(WORK TASK):
Exactly the lines from the one containing "left ear: (201, 119)" through the end of the data below are to be reproduced, and nothing besides them.
#### RECORDS FOR THE EXERCISE
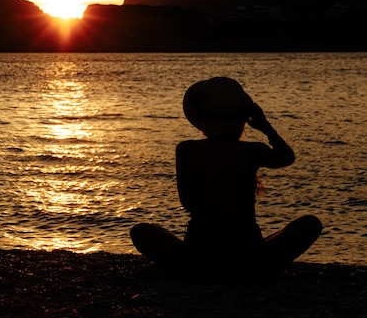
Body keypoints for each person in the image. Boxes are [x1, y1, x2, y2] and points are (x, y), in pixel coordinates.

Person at [130, 77, 322, 281]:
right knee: (310, 224)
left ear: (201, 119)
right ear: (241, 119)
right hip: (248, 258)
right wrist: (265, 127)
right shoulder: (252, 151)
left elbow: (187, 202)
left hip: (197, 258)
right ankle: (257, 270)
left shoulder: (186, 150)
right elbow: (287, 157)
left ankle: (193, 272)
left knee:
########
(EXERCISE ANSWER):
left ear: (201, 119)
right ear: (241, 119)
right hip: (248, 258)
right wrist: (265, 127)
right shoulder: (252, 151)
left elbow: (187, 202)
left hip: (197, 258)
right ankle: (257, 270)
left shoulder: (186, 150)
right elbow: (287, 157)
left ankle: (193, 272)
left knee:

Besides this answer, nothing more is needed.